** Opening Records provided block **
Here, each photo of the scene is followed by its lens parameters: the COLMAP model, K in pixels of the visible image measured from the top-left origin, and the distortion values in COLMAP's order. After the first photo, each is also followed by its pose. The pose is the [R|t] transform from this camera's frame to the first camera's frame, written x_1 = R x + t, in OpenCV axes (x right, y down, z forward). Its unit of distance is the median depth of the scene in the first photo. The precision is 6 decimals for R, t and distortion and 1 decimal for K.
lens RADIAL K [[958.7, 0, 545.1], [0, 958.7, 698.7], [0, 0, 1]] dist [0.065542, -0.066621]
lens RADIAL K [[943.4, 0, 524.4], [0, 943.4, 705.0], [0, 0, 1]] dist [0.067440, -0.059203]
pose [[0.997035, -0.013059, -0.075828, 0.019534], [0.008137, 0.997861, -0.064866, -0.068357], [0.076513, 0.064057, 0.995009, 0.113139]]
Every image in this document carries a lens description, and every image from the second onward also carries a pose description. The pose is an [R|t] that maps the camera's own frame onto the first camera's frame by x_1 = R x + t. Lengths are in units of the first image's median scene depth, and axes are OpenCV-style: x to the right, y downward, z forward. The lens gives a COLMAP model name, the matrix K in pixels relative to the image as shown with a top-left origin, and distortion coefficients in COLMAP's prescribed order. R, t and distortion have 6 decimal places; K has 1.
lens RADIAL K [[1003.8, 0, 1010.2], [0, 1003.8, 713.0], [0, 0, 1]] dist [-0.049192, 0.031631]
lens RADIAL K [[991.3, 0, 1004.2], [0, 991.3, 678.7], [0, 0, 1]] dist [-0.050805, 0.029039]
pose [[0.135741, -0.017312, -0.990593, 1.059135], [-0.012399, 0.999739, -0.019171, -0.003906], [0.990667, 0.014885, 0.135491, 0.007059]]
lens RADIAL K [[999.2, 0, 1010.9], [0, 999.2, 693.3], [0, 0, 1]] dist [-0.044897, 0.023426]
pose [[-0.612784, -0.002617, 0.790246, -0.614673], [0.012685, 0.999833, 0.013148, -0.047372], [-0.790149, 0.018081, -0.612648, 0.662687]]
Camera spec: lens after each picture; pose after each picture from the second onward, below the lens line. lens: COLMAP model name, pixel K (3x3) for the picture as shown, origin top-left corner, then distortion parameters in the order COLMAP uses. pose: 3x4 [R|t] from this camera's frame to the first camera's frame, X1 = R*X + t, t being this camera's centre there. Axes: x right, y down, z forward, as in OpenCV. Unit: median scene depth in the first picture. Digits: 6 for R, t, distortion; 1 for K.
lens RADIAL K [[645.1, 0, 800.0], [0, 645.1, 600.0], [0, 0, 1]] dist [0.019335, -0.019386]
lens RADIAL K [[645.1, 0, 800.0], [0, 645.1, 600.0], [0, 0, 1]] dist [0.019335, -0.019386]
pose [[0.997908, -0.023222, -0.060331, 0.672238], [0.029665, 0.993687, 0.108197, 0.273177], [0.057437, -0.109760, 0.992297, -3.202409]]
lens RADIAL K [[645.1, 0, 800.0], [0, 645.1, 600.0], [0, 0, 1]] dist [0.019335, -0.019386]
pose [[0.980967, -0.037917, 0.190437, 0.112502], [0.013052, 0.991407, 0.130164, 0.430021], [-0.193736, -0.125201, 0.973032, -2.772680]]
** Closing Records provided block **
• **Work item**: Set down the entries verbatim, leaving none out.

• **Response**:
Here, each photo of the scene is followed by its lens parameters: the COLMAP model, K in pixels of the visible image measured from the top-left origin, and the distortion values in COLMAP's order. After the first photo, each is also followed by its pose. The pose is the [R|t] transform from this camera's frame to the first camera's frame, written x_1 = R x + t, in OpenCV axes (x right, y down, z forward). Its unit of distance is the median depth of the scene in the first photo. The precision is 6 decimals for R, t and distortion and 1 decimal for K.
lens RADIAL K [[958.7, 0, 545.1], [0, 958.7, 698.7], [0, 0, 1]] dist [0.065542, -0.066621]
lens RADIAL K [[943.4, 0, 524.4], [0, 943.4, 705.0], [0, 0, 1]] dist [0.067440, -0.059203]
pose [[0.997035, -0.013059, -0.075828, 0.019534], [0.008137, 0.997861, -0.064866, -0.068357], [0.076513, 0.064057, 0.995009, 0.113139]]
Every image in this document carries a lens description, and every image from the second onward also carries a pose description. The pose is an [R|t] that maps the camera's own frame onto the first camera's frame by x_1 = R x + t. Lengths are in units of the first image's median scene depth, and axes are OpenCV-style: x to the right, y downward, z forward. The lens gives a COLMAP model name, the matrix K in pixels relative to the image as shown with a top-left origin, and distortion coefficients in COLMAP's prescribed order. R, t and distortion have 6 decimal places; K has 1.
lens RADIAL K [[1003.8, 0, 1010.2], [0, 1003.8, 713.0], [0, 0, 1]] dist [-0.049192, 0.031631]
lens RADIAL K [[991.3, 0, 1004.2], [0, 991.3, 678.7], [0, 0, 1]] dist [-0.050805, 0.029039]
pose [[0.135741, -0.017312, -0.990593, 1.059135], [-0.012399, 0.999739, -0.019171, -0.003906], [0.990667, 0.014885, 0.135491, 0.007059]]
lens RADIAL K [[999.2, 0, 1010.9], [0, 999.2, 693.3], [0, 0, 1]] dist [-0.044897, 0.023426]
pose [[-0.612784, -0.002617, 0.790246, -0.614673], [0.012685, 0.999833, 0.013148, -0.047372], [-0.790149, 0.018081, -0.612648, 0.662687]]
Camera spec: lens after each picture; pose after each picture from the second onward, below the lens line. lens: COLMAP model name, pixel K (3x3) for the picture as shown, origin top-left corner, then distortion parameters in the order COLMAP uses. pose: 3x4 [R|t] from this camera's frame to the first camera's frame, X1 = R*X + t, t being this camera's centre there. Axes: x right, y down, z forward, as in OpenCV. Unit: median scene depth in the first picture. Digits: 6 for R, t, distortion; 1 for K.
lens RADIAL K [[645.1, 0, 800.0], [0, 645.1, 600.0], [0, 0, 1]] dist [0.019335, -0.019386]
lens RADIAL K [[645.1, 0, 800.0], [0, 645.1, 600.0], [0, 0, 1]] dist [0.019335, -0.019386]
pose [[0.997908, -0.023222, -0.060331, 0.672238], [0.029665, 0.993687, 0.108197, 0.273177], [0.057437, -0.109760, 0.992297, -3.202409]]
lens RADIAL K [[645.1, 0, 800.0], [0, 645.1, 600.0], [0, 0, 1]] dist [0.019335, -0.019386]
pose [[0.980967, -0.037917, 0.190437, 0.112502], [0.013052, 0.991407, 0.130164, 0.430021], [-0.193736, -0.125201, 0.973032, -2.772680]]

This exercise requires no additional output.